‘If Two Be One’
Anne Bradstreet arrived in Massachusetts in 1630, at age 18, having married Simon Bradstreet just a couple of years earlier in England. With him, she raised a large family in Boston. During her rare moments of leisure, she wrote poetry, which was eventually published with one of those longish 17th-century titles that begins, The Tenth Muse Lately Sprung up from America . . . . Her poetry shows, as one author put it, “that the female Puritan . . . could be both a Puritan and a woman of great charm.”

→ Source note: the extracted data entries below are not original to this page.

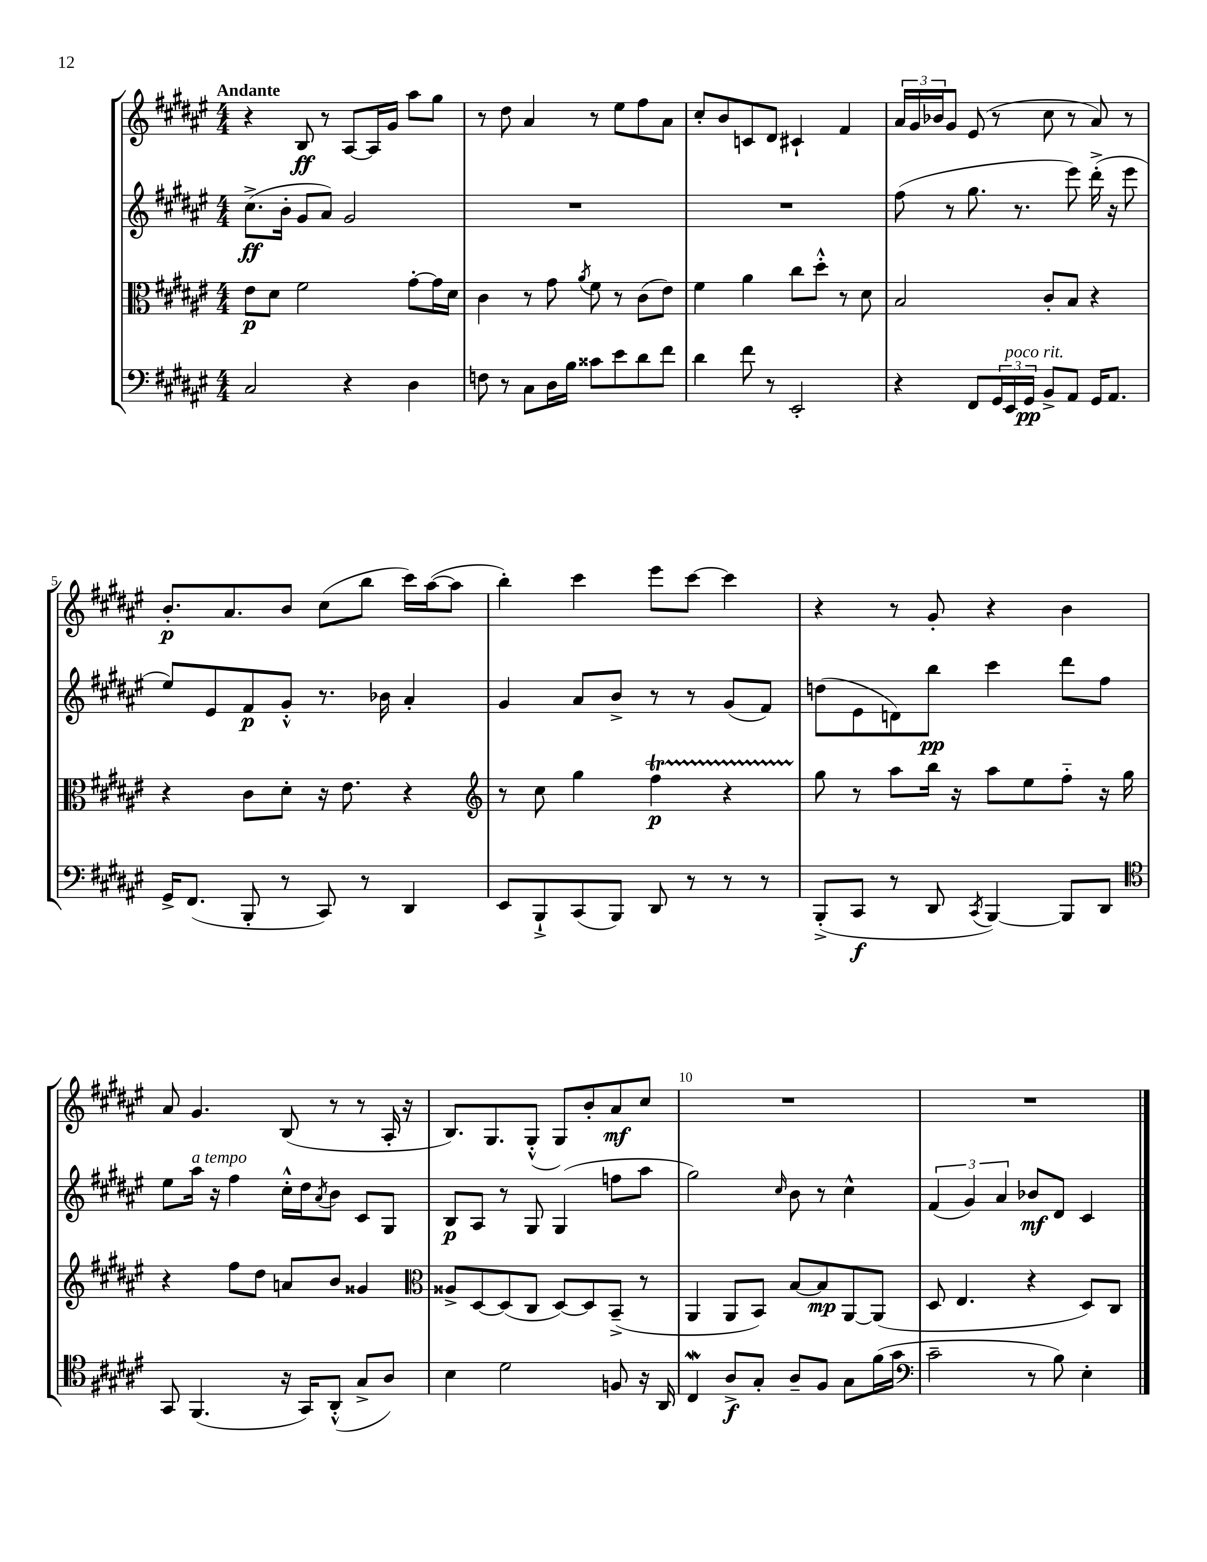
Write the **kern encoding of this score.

**kern	**kern	**kern	**kern
*staff4	*staff3	*staff2	*staff1
*clefF4	*clefC3	*clefG2	*clefG2
*k[f#c#g#d#a#e#]	*k[f#c#g#d#a#e#]	*k[f#c#g#d#a#e#]	*k[f#c#g#d#a#e#]
*M4/4	*M4/4	*M4/4	*M4/4
2C#	8e#	(8.cc#^	4r
.	8d#	.	.
.	.	16b'	.
.	2f#	8g#	8B
.	.	8a#)	8r
4r	.	2g#	[8A#
.	.	.	16A#]
.	.	.	16g#
4D#	[8g#'	.	8aa#
.	16g#]	.	8gg#
.	16d#	.	.
=	=	=	=
8F	4c#	1r	8r
8r	.	.	8dd#
8C#	8r	.	4a#
16D#	8g#	.	.
16B	.	.	.
.	8qa#	.	.
8c##	8f#	.	8r
8e#	8r	.	8ee#
8d#	(8c#	.	8ff#
8f#	8e#)	.	8a#
=	=	=	=
4d#	4f#	1r	8cc#'
.	.	.	8b
8f#	4a#	.	8c
8r	.	.	8d#
2EE#'	8cc#	.	4c#`
.	8dd#'^^	.	.
.	8r	.	4f#
.	8d#	.	.
=	=	=	=
4r	2B	(8ff#	24a#
.	.	.	24g#
.	.	.	24b-
.	.	8r	8g#
8FF#	.	8.gg#	(8e#
24GG#	.	.	8r
24EE#	.	.	.
.	.	8.r	.
24GG#	.	.	.
8BB^	8c#'	.	8cc#
8AA#	8B	8eee#)	8r
16GG#	4r	(16ddd#'^	8a#)
8.AA#	.	16r	.
.	.	8eee#	8r
=	=	=	=
16GG#^	4r	8ee#)	8.b'
(8.FF#	.	.	.
.	.	8e#	.
.	.	.	8.a#
8BBB'	8c#	8f#	.
8r	8d#'	8g#'^^	8b
8CC#)	16r	8.r	(8cc#
.	8.e#	.	.
8r	.	.	8bb
.	.	16b-	.
4DD#	4r	4a#'	16ccc#)
.	.	.	([16aa#
.	.	.	8aa#]
=	=	=	=
*	*clefG2	*	*
8EE#	8r	4g#	4bb')
8BBB`^	8cc#	.	.
(8CC#	4gg#	8a#	4ccc#
8BBB)	.	8b^	.
8DD#	4ff#	8r	8eee#
8r	.	8r	[8ccc#
8r	4r	(8g#	4ccc#]
8r	.	8f#)	.
=	=	=	=
(8BBB'^	8gg#	(8dd	4r
8CC#	8r	8e#	.
8r	8aa#	8d)	8r
8DD#	16bb	8bb	8g#'
.	16r	.	.
8qCC#	.	.	.
[4BBB)	8aa#	4ccc#	4r
.	8ee#	.	.
8BBB]	8ff#'~	8ddd#	4b
8DD#	16r	8ff#	.
.	16gg#	.	.
=	=	=	=
*clefC4	*	*	*
8GG#	4r	8ee#	8a#
(4.FF#	.	16aa#	4.g#
.	.	16r	.
.	8ff#	4ff#	.
.	8dd#	.	.
16r	8a	16cc#'^^	(8B
16GG#)	.	16dd#	.
.	.	8qa#	.
(8AA#'^^	8b	8b	8r
8G#^	4g##	8c#	8r
8A#)	.	8G#	16A#'
.	.	.	16r
=	=	=	=
*	*clefC3	*	*
4B	8A##^	8B	8.B)
.	[8D#	8A#	.
.	.	.	8.G#
2d#	(8D#]	8r	.
.	8C#	8G#	(8G#'^^
.	[8D#)	(4G#	8G#)
.	8D#]	.	8b'
8F	(8BB~^	8ff	8a#
16r	8r	8aa#	8cc#
16AA#	.	.	.
=	=	=	=
4C#	4AA#	2gg#)	1r
8A#^	8AA#	.	.
8G#'	8BB)	.	.
.	.	16qqcc#	.
8A#~	[8B	8b	.
8F#	8B]	8r	.
8G#	[8AA#	4cc#^^	.
(16f#	(8AA#]	.	.
16g#	.	.	.
=	=	=	=
*clefF4	*	*	*
2c#~	8D#	(6f#	1r
.	4.E#	.	.
.	.	6g#)	.
.	.	6a#	.
8r	4r	8b-	.
8B)	.	8d#	.
4E#'	8D#)	4c#	.
.	8C#	.	.
==	==	==	==
*-	*-	*-	*-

A Letter to Her Husband, Absent upon Public Employment
My head, my heart, mine eyes, my life—nay more,
My joy, my magazine of earthly store:
If two be one, as surely thou and I,
How stayest thou there, whilst I at Ipswich lie?
So many steps head from the heart to sever,
If but a neck, soon should we be together.
I like the earth this season mourn in black;
My sun is gone so far in’s Zodiac,
Whom whilst I ’joyed, nor storms nor frosts I felt,
His warmth such frigid colds did cause to melt.
My chilled limbs now numbed lie forlorn:
Return, return, sweet sol, from Capricorn.
In this dead time, alas, what can I more
Than view those fruits which through thy heat I bore?
Which sweet contentment yields me for a space
True living pictures of their father’s face.
O strange effect! Now thou art southward gone,
I weary grow, the tedious day so long:
But when thou northward to me shalt return,
I wish my sun may never set, but burn
Within the Cancer of my glowing breast,
The welcome house of him, my dearest guest.
Where ever, ever, stay, and go not thence
Till nature’s sad decree shall call thee hence:
Flesh of thy flesh, bone of thy bone,
I here, thou there, yet both but one.